Anybody looked into this and ruled it out?
possible, but i don’t think the math would work.
It is well-known that some of the most north-western groups in India had (have?) the high boy:girl birth ratio.
this is a recent phenomenon in its extreme nature. doubt this is at work. also, i don’t see any evidence that parsis practiced this.
Selection wouldn’t work out, but if the older original migrant men later took younger 2nd generation wives, it could still be a single migration.
[you’re stupid, it’s not incumbent on me to explain basic differences btwn SNP analyses/STR analyses and NGS to you if you cite the literature as if you understand it, you don’t. comments like yours just confuse people because they attempt the simulacrum of erudition.

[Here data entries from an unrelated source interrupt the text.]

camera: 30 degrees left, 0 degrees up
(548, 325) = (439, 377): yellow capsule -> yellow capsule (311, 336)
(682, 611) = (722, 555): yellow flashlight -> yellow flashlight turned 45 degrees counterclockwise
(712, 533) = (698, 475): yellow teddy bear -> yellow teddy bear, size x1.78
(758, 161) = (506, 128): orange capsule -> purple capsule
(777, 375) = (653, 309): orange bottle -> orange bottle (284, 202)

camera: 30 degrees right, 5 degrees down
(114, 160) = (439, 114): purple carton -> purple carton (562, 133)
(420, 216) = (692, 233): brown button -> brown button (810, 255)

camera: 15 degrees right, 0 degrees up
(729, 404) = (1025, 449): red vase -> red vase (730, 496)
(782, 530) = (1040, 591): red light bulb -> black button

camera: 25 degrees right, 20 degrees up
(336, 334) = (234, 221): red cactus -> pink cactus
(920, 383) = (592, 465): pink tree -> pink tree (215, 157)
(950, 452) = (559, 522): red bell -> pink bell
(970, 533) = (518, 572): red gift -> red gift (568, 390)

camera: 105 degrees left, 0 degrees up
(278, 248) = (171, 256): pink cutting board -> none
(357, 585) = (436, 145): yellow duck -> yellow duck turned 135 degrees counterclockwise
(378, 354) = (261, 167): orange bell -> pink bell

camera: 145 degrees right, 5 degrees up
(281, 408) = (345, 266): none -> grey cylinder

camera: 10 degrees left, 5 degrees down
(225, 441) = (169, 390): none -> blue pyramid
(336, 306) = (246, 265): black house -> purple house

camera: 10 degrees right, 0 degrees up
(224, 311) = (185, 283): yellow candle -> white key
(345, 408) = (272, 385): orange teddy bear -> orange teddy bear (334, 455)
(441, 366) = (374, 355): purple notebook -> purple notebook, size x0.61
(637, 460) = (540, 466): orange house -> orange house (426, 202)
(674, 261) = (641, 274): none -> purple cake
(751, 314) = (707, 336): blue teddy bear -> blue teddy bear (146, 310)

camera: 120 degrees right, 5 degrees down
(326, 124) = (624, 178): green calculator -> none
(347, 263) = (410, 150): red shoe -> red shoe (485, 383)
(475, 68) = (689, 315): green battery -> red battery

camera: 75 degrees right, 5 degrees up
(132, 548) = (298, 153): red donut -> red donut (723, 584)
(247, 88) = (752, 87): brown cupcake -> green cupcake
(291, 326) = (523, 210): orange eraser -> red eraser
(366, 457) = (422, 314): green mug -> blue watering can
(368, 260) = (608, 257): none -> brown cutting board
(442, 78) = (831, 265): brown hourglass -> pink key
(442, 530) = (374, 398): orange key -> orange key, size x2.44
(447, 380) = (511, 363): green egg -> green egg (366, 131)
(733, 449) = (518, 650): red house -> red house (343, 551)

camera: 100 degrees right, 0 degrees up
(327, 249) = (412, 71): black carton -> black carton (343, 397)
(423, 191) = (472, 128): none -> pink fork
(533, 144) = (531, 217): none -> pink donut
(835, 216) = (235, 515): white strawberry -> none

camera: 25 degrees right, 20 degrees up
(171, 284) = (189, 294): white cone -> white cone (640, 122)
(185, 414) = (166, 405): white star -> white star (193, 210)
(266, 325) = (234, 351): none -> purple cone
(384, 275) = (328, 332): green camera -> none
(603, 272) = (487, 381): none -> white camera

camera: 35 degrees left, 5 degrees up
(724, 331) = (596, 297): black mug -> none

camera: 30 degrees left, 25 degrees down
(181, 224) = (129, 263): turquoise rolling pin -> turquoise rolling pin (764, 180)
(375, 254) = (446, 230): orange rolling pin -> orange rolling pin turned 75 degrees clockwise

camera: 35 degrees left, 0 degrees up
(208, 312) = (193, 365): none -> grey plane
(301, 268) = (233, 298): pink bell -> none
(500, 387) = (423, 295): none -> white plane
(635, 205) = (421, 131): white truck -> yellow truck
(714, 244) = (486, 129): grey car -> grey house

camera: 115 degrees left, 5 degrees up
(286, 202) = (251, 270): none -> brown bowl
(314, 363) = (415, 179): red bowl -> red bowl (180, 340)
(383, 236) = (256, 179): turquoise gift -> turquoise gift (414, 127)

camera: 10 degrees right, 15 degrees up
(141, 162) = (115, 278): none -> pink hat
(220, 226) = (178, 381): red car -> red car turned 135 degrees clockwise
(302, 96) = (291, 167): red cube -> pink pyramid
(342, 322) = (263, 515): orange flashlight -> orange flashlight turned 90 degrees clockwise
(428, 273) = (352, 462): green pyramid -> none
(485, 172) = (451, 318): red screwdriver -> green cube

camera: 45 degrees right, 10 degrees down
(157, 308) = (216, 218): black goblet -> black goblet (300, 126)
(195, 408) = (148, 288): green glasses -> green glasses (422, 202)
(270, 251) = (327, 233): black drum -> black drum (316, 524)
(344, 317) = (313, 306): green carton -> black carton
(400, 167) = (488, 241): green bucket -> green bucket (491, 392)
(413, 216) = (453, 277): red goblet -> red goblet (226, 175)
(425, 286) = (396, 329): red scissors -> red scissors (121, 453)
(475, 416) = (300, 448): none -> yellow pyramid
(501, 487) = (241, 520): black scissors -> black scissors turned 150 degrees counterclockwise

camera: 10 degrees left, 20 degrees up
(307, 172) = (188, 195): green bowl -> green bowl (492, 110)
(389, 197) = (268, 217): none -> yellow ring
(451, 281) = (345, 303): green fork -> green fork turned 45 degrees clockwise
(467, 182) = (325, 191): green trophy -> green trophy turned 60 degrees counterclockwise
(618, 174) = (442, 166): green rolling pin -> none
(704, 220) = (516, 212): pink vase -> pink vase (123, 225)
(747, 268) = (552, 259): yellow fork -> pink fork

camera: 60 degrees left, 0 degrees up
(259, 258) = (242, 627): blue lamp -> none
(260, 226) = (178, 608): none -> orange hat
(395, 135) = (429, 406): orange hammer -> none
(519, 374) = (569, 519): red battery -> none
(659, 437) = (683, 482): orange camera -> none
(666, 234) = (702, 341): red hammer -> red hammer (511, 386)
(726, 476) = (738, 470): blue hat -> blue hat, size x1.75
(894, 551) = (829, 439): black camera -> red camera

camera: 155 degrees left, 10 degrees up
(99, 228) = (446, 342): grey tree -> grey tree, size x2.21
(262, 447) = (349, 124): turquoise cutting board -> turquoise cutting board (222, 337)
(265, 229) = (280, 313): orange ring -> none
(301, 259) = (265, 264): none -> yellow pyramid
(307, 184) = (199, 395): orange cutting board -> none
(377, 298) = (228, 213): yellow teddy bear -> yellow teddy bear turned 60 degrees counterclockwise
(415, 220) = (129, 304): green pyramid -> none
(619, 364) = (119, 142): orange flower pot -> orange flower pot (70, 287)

also, to those who want me to cite studies. that’s fair, but remember you are talking to a person who pulls down data and runs his own analyses. i don’t need to rely on gatekeepers. and frankly, neither do you if you have a computer.
-Razib]
I really don’t understand the continued hostility among some South Asians (or is it really just Indians) to a large proportion of their ancestry not being in South Asia during the Mesolithic. I mean yes, I understand the Aryan migration theory was originally proposed by the British, so it reeks of colonialism. But it’s pretty clear (and will soon be much clearer) that a lot of the West Eurasian ancestry in India dates back to the (presumably Dravidian) neolithic farmers.
Most strikingly though, Europe is in almost exactly the same boat. Both subcontinents of Eurasia were initially occupied by brown-skinned hunter-gatherers. In both cases neolithic populations expanded from the Near East, mixing with the hunter-gatherers as they penetrated further into the region. And in both cases Indo-Europeans later came and upset the whole apple cart. The proportions vary slightly, but depending upon where you define Europe as beginning, modern Europeans arguably have less aboriginal ancestry than the average South Asian.